[作業 1] 請重新寫出下列所有資料列,把其中的「category」換成「catégorie」,其餘一字不改,圖片不要放進答案。

思想大山的樣貌
A student of mine writes "The attitude I have used to learn English will determine the style of the person I will become, particularly after Teacher Hope has shown me the Great Mountains..."
******認識的藝術大師,已年過八十,仍在公益路上行走,於社區作畫、甚至有弟子跟班,讓人敬佩不已。
An artist I've known is still making pictures for the public. Her kindness and deeds guide her to paint in her community, with her follower going with her. This would be something I truly admire.
擁有一顆良善的心地,則世間無事可比之於其更甚……
When a person owns a kind heart, nothing in the world can be compatible...
******雖然不是很想說明,但是自己從事的職業是教學,甚至喜歡在世界各地教學,所以,每每遇到新的學生,全部的經歷就或許必須再提一次的時候,但覺那些和自己沒有什麼關係,像是:
「沒有辦法想像老師做過空姊!!!」
"It's hard to imagine Teacher Hope used to be a flight attendant!"
「老師怎麼拿到世界名校的學位???」
"How did you earn your degree from a world-class university, Teacher Hope?"
「老師妳的學生怎麼已經八十歲了?!」
"Why is it that you have students over 80 years old, Teacher Hope?"
常常,這些問題我不大會回應,那是由於最為深沉的思維就是,掛上什麼樣的外皮都沒有一個主動發揮良善的心地重要。
Often, I do not answer such questions, due to the fact that whatever outward appearance I have, the most significant is an actively kind heart with related actions taken, as far as I can see.
與時並進的我,仍然如此認為。
******插班進輔大的時候,在系上,教授永遠用英語授課,作業永遠用英語書寫,常常或許被要求要寫幾頁幾頁,打印後繳交。
When I was a student transferring to my university, Fu-Jen, in Taiwan, I discovered professors taught in English whereas the assignments should also be in English. We were requsted to type our homework for a few pages long.
工作幾年靠著積蓄及運勢,進到牛津大學的時候,在世界特大的圖書館裡面流覽叢書,並且聽著教授們要求我們的作業,幾乎全部以書寫為主,幾乎全部每一篇以千字及萬字英語計算,甚至考試也相同。

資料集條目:
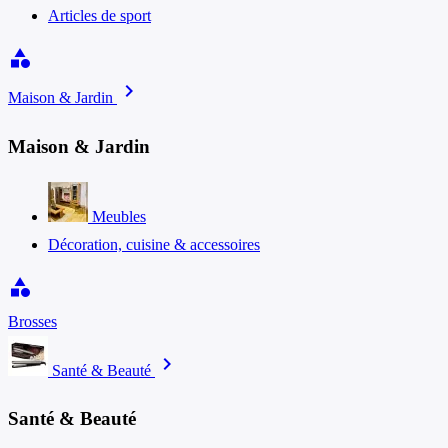
Articles de sport
category
chevron_right
Maison & Jardin
Maison & Jardin
Meubles
Décoration, cuisine & accessoires
category
Brosses
chevron_right
Santé & Beauté
Santé & Beauté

[作業 2] 請把這篇短文中從「An artist I've」開始、到「一個主動發揮良善的心地重要。」結束的段落一字不差地重新打出來。

[解答 1]
Articles de sport
catégorie
chevron_right
Maison & Jardin
Maison & Jardin
Meubles
Décoration, cuisine & accessoires
catégorie
Brosses
chevron_right
Santé & Beauté
Santé & Beauté

[解答 2]
An artist I've known is still making pictures for the public. Her kindness and deeds guide her to paint in her community, with her follower going with her. This would be something I truly admire.
擁有一顆良善的心地,則世間無事可比之於其更甚……
When a person owns a kind heart, nothing in the world can be compatible...
******雖然不是很想說明,但是自己從事的職業是教學,甚至喜歡在世界各地教學,所以,每每遇到新的學生,全部的經歷就或許必須再提一次的時候,但覺那些和自己沒有什麼關係,像是:
「沒有辦法想像老師做過空姊!!!」
"It's hard to imagine Teacher Hope used to be a flight attendant!"
「老師怎麼拿到世界名校的學位???」
"How did you earn your degree from a world-class university, Teacher Hope?"
「老師妳的學生怎麼已經八十歲了?!」
"Why is it that you have students over 80 years old, Teacher Hope?"
常常,這些問題我不大會回應,那是由於最為深沉的思維就是,掛上什麼樣的外皮都沒有一個主動發揮良善的心地重要。